The performance of thermoelectric exhaust heat recovery system considering different heat source’s fin arrangements

The IC engine converts the chemical energy of the fuels into the mechanic energy with the efficiency is around 35-40% depends on the type and operation condition of the engines. It means around 60-65% of the energy is wasted mostly in the form of heat (dissipated through the cooling process and exhaust gas) and friction. A thermoelectric exhaust heat recovery system can be used to harvest the waste heat which potentially could increase the efficiency of the IC engine indirectly. In this experimental study, the heat recovery system consists of a rectangular duct in which sixteen thermoelectric modules are attached to its sides (each side consist of four thermoelectric modules). The aluminium fins are mounted at the cold sides of thermoelectric modules (at the outer sides of the rectangular duct) and cooled by air supplied by computer fan coolers. To harvest the exhaust heat of the IC engine, the heat recovery system is connected to the exhaust pipe. The effect of aluminium fin arrangements, mounted on the inner surfaces of the rectangular duct of the heat recovery device, is investigated. The arrangements include mounting of the fins at the lateral sides, top and down sides, and the whole sides of the heat recovery device. Besides, the effect of the absence of the fins at the exhaust gas passage of the heat recovery device is examined.
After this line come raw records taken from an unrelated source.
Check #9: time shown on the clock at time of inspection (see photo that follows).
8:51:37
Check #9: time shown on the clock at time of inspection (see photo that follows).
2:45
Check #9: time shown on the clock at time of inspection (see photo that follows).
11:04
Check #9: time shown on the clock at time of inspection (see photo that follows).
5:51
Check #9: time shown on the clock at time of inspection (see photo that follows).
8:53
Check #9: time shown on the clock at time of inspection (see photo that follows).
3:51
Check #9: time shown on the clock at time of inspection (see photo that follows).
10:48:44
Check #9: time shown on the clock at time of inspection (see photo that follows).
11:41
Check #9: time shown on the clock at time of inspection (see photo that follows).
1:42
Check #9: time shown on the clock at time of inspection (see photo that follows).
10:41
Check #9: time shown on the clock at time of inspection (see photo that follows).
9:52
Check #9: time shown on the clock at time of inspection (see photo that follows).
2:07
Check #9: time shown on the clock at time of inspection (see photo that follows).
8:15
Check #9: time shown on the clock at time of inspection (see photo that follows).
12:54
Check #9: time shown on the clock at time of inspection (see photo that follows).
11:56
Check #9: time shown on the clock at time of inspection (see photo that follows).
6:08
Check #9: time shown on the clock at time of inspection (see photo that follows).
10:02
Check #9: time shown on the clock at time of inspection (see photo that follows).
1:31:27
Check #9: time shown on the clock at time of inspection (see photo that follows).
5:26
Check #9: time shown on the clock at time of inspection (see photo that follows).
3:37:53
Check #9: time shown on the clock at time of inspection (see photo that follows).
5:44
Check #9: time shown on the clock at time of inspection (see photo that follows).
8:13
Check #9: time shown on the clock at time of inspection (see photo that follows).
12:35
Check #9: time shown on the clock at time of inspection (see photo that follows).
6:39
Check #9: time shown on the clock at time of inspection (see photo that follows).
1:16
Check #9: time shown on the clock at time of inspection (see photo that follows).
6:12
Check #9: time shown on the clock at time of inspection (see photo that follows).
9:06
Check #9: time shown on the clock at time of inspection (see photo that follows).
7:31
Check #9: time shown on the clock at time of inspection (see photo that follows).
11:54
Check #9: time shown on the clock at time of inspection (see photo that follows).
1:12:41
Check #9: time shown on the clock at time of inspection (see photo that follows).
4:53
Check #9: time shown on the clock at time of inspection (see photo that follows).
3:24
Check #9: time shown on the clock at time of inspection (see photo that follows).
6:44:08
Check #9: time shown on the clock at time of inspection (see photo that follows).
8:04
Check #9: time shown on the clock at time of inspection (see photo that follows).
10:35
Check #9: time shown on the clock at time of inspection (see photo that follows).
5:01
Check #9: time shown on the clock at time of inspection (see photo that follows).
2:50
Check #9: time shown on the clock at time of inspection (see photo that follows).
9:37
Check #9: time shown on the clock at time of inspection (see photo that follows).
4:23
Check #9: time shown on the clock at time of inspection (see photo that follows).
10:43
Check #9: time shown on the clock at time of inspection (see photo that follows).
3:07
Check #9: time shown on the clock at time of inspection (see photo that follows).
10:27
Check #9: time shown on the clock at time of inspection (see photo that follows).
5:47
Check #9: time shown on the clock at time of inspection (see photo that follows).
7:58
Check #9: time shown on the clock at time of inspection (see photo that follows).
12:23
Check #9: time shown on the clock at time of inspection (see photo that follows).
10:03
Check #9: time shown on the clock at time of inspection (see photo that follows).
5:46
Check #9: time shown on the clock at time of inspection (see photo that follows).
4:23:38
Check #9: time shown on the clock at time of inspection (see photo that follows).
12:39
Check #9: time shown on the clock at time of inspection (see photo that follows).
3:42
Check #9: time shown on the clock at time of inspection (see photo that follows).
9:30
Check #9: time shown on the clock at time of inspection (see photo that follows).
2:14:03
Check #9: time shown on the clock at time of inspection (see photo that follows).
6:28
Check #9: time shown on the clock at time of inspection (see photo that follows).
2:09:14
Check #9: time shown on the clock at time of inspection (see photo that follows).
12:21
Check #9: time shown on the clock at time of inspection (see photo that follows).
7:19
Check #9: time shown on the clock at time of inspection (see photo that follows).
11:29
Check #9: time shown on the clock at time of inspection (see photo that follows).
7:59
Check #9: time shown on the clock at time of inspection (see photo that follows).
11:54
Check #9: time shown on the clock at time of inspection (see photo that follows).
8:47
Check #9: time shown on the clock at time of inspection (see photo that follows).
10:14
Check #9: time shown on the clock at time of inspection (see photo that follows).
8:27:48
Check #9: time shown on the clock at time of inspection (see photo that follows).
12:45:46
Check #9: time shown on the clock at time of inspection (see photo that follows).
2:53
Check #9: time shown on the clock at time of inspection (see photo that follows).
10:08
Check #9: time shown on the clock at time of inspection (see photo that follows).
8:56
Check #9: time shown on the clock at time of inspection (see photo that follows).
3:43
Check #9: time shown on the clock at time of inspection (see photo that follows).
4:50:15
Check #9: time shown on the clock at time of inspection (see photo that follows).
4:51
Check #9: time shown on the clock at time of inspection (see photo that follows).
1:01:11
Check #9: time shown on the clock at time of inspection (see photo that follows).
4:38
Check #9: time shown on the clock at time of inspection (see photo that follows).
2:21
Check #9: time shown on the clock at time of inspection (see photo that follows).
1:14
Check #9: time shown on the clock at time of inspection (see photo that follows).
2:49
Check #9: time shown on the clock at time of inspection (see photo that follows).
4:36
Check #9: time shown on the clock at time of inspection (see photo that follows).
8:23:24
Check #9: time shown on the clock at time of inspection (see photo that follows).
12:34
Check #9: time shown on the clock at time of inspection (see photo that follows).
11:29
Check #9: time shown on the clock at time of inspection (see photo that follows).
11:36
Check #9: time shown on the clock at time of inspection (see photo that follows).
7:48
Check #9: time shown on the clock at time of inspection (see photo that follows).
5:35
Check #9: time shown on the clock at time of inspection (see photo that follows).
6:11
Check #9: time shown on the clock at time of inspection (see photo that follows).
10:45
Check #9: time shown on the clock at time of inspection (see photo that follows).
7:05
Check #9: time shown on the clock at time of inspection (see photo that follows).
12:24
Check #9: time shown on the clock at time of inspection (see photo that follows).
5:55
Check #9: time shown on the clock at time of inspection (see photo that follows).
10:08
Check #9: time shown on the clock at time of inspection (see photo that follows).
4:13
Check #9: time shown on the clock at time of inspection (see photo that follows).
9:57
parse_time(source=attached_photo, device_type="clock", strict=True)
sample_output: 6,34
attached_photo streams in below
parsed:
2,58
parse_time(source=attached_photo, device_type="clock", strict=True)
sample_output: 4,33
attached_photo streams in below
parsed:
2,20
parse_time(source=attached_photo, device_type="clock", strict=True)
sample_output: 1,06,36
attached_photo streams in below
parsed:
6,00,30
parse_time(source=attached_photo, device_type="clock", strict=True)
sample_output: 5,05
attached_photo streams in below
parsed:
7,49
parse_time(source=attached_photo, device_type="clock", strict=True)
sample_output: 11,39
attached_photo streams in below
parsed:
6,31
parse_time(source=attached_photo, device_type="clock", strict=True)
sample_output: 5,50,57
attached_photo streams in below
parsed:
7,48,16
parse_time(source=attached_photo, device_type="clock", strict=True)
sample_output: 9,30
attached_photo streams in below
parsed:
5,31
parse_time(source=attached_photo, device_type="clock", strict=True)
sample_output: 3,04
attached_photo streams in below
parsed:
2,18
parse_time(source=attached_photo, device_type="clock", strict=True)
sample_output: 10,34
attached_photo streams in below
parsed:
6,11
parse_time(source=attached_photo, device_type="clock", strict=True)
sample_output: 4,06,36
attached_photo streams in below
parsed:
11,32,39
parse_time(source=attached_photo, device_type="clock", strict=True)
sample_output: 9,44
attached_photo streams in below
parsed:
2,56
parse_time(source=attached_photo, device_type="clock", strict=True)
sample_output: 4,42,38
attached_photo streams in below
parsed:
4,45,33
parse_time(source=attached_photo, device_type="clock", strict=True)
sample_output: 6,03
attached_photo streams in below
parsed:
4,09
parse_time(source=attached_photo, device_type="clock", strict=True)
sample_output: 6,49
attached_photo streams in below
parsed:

The performance of the heat recovery system is studied when the engine operates under the no-load condition at rotational speeds of 1300, 1600, 1900 and 2200 RPM. The experimental result reveals that the voltage and current generated by the thermoelectric exhaust gas recovery system increase in line with the increase of engine speed. In addition, it is found that the highest voltage and current are generated by the whole side fin arrangement, namely 12,52V and 122 mA respectively, at an engine speed of 2200 RPM. It is observed that the finless arrangement generates the lowest voltage and current among others, namely 5.36 V and 20.43 mA.